Anytime I prepare to write a new book, the matter of research comes up. What do I need to know to accurately present my main characters? Jewish background and customs are more familiar since I have written about several Jewish women in the New Testament, among them Martha, Ruth, Mary Magdalene, and Mary the mother of Jesus. This time the Lord impressed on my heart to write about Lydia, the seller of purple in Acts. She was a Gentile and the first Christian convert in Asia, since she was living in Philippi at the time she met Paul and was converted from a Godfearer to a believer in Christ. She sold purple cloth. This expensive fabric was used on the togas of the elite upper class and because of the cost, only the Emperor himself could wear an entire purple toga.  I began to delve into the dying of fabrics in Lydia’s time, the amount of mollusks it took, the slaves sloshing around in the gooey purple mess, their legs turning purple from extracting the dye. It was like a farmer harvesting his grapes and then women smashing them with their feet in a winepress to extract the juice! Different plants were also use for different colors, but because of the number of mollusks needed to make the purple dye, the process was tedious and costly.

In the Roman world of Thyatira, women were not seen as business persons until later. So how did Lydia come to own a business that sold purple cloth? What was the reason her father might have taught her the dye business? Did he not have a son to inherit, or if he had a son, was he not interested in continuing his father’s trade? How did Lydia come to move to Philippi, and why or how did she become a Godfearer? Like all writers of historical fiction, one question leads to another. A brother more interested in the Roman army than a smelly dye business; A Roman father, but a Jewish mother who would have taught Lydia the Jewish faith and taken her to the synagogue.  The possibilities were endless.  In the Scriptures, Lydia did not appear to be married.  Was there a marriage in the background, a child? How did she come to move to Philippi? In answering these questions, a story began to form in my mind, a picture of Lydia, first as a young girl and then as a mature woman in charge of the business of making purple cloth. Then there was the question of a love interest. Philippi was mostly a community where Roman soldiers retired after their service. Customs, money, clothing would all be what Lydia was familiar with.  Enter Matthias who is Greek but hiding a secret and not who he appears to be. Ah, a little intrigue spices the historical stew! Lydia, Woman of Philippi was a delightful challenge!

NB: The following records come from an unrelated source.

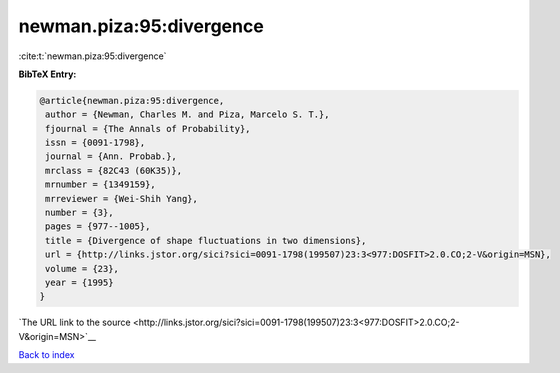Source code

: newman.piza:95:divergence
=========================

:cite:t:`newman.piza:95:divergence`

**BibTeX Entry:**

.. code-block:: bibtex

   @article{newman.piza:95:divergence,
    author = {Newman, Charles M. and Piza, Marcelo S. T.},
    fjournal = {The Annals of Probability},
    issn = {0091-1798},
    journal = {Ann. Probab.},
    mrclass = {82C43 (60K35)},
    mrnumber = {1349159},
    mrreviewer = {Wei-Shih Yang},
    number = {3},
    pages = {977--1005},
    title = {Divergence of shape fluctuations in two dimensions},
    url = {http://links.jstor.org/sici?sici=0091-1798(199507)23:3<977:DOSFIT>2.0.CO;2-V&origin=MSN},
    volume = {23},
    year = {1995}
   }

`The URL link to the source <http://links.jstor.org/sici?sici=0091-1798(199507)23:3<977:DOSFIT>2.0.CO;2-V&origin=MSN>`__


`Back to index <../By-Cite-Keys.html>`__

Diana Wallis Taylor, an award-winning author, has published six books of Biblical Fiction and has just completed her seventh. Lydia, Woman of Philippi releases in October. She has written three other books of fiction, a book of poetry and a book on Halloween. Along with her books, her writing has appeared in various compilation books and magazines. Diana recently completed an Easter cantata, “Glorious”, with her fellow collaborator, Carolyn Prentice, who wrote the music. She enjoys speaking and sharing her heart with women of all ages. Diana lives with her husband, Frank, in San Diego, California. Between them they have six grown children and nine grandchildren.



Comments 2

  1. We’re studying Acts right now in Sunday School and just discussed how Lydia came to own a business…and one of the reasons we discussed was that she was Greek and the Greeks looked at women differently. Many Greek women had businesses. I like your take on it, too!